For this reason, the larger studios have undoubtedly picked up on this trend Blumhouse and A24 have capitalized on and even themselves have started to realize the benefits of small budget horrors producing big results to cover previous failed Box Office films, or to pay for forthcoming productions. New Line Cinema (a subsidiary of Warner Bros.) produced Annabelle on a $6.5 Million-dollar budget and earned $257 Million dollars globally for a x20 multiplier (again accounting for a x2 overall budget including marketing). Warner Bros. also produced the latest IT movie for $35 Million dollars and earned $700 Million globally for a x10 multiplier. The second installment is said to have a rather tamed budget as well.

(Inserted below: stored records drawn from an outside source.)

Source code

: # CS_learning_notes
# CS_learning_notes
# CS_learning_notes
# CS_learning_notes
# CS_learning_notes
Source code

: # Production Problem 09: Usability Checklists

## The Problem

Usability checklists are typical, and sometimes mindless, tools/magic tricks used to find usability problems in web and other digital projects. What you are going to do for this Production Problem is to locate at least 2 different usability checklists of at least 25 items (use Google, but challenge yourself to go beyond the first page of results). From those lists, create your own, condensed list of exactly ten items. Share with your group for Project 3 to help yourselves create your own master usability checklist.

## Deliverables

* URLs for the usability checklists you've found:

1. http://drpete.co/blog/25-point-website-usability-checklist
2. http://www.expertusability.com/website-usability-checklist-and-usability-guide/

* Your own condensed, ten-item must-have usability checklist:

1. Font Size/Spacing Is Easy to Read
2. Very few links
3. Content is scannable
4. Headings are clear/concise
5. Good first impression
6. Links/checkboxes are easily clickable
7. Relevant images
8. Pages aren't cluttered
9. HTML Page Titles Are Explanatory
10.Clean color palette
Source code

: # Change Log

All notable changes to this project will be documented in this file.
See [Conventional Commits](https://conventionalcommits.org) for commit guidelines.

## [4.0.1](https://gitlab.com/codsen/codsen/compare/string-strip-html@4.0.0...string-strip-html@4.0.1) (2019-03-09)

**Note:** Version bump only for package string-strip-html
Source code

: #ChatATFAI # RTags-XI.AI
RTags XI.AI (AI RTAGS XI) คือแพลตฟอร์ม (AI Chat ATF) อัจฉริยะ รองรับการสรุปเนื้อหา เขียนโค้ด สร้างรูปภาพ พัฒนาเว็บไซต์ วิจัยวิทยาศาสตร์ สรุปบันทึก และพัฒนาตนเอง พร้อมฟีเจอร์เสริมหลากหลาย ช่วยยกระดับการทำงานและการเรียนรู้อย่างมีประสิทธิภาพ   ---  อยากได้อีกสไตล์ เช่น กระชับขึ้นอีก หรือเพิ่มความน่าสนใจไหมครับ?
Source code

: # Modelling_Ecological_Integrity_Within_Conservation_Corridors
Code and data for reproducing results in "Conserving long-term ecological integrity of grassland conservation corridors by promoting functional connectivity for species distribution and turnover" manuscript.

Paramount’s A Quiet Place had a budget of $17 Million and made $332 Million Worldwide for a x10 multiplier. Horror has undoubtedly become the most secure way to make generous profits off minimal budgets and has been hard-pressed to reproduce across genres. Warner Bros. Comedy CHiPs had a budget of $25 Million and made $26 Million Worldwide so it is safe to say that movie lost money. The same with Will Ferrel And Amy Poehler’s film The House which made $34 Million of a $40 Million-dollar budget. Even the most generous example of a Comedy’s success akin to Horror’s would-be Universal’s Girls Trip which made $140 Million of a $19 Million-dollar budget for a x3.5 multiplier. It is also unreproducible across the action genre as well with Blumhouse’s first action thriller Upgrade, which received great critical and audience reception, failing to even make back it’s $10 Million-dollar budget.
It is Horror that seems to have stood out among the crowd as the recession-proof way to make a profit, coupled with the transcendent budget scale the genre has adopted. Horror is a lot more black and white than most genres, and this lends to its stability. Comedy is objective in what one finds funny, as a person’s sense of humor is a part of their unique identity. Action movies are similar in what a person is looking to get out of their movie-going experience, and also usually carries a higher base price tag in production for the effects. Horror rises above the rest in that fear is extremely universal in the similarity oh what scares people. Horror is effective on a low budget scale, and its draw is wider than then an average comedy or action film. Even the people who don’t like Horror movies will go see Horror movies (often with friends) to get that dreadful and terrifying experience. Fear is one of those things that everyone on the planet can relate with. With core movie studios now seeing the universality of Horror as being a cash cow to fund future endeavors or covering past losses, the genre will only continue to thrive. This should comfort every Horror fan out there as now they will never worry about their favorite genre being an outcast since the future foundation of all films will be built on bodies of past Horror movie profits.